_TEXT SHOWN_
Create a corpusΒΆ

The twittermarkov corpus command will create such a file from a Twitter archive, with options to ignore replies or retweets, and to filter out mentions, urls, media, and/or hashtags.

“Corpus” is just a fancy-schmancy word for “a bunch of text”. twittermarkov expects a corpus that’s a text file with one tweet per line. Several thousand lines are needed to get decent results, with fewer than 100 or so it won’t work at all

You can turn anything as a corpus. If you’re looking for free material, try Project Gutenberg and the Internet Archive.

When reading an archive, these arguments use the tweet’s metadata to precisely strip the offending content. This may not work well for tweets posted before 2011 or so. For text files or older tweets, a regular expression search is used.

All the filtering options:

  • --no-retweets - skip retweets
  • --no-replies - filter out replies (keeps the tweet, just removes the starting username)
  • --no-mentions - filter out mentions
  • --no-urls - filter out urls
  • --no-media - filter out media
  • --no-hashtags - filter out hashtags

If you’re using a Twitter archive, the archive argument should be the tweet.csv file found in the archive folder (which usually has a long name like 16853453_3f21d17c73166ef3c77d7994c880dd93a8159c88).

_INSTRUCTION 1_
Translate into French this sentence from the twittermarkov corpus text: "For text files or older tweets, a regular expression search is used."
The rows are unrelated to the twittermarkov corpus text.

_INFORMATION GIVEN_
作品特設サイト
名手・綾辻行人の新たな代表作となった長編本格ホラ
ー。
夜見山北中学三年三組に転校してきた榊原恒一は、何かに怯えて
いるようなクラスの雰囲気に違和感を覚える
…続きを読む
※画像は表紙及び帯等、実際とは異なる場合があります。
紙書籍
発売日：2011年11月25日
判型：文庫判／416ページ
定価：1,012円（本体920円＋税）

_INSTRUCTION 2_
Reproduce all of the rows, substituting "電子書籍" for "紙書籍" and leaving everything else unchanged.

_YOUR RESPONSE 1_
Pour les fichiers texte ou les tweets plus anciens, une recherche par expression régulière est utilisée.

_YOUR RESPONSE 2_
作品特設サイト
名手・綾辻行人の新たな代表作となった長編本格ホラ
ー。
夜見山北中学三年三組に転校してきた榊原恒一は、何かに怯えて
いるようなクラスの雰囲気に違和感を覚える
…続きを読む
※画像は表紙及び帯等、実際とは異なる場合があります。
電子書籍
発売日：2011年11月25日
判型：文庫判／416ページ
定価：1,012円（本体920円＋税）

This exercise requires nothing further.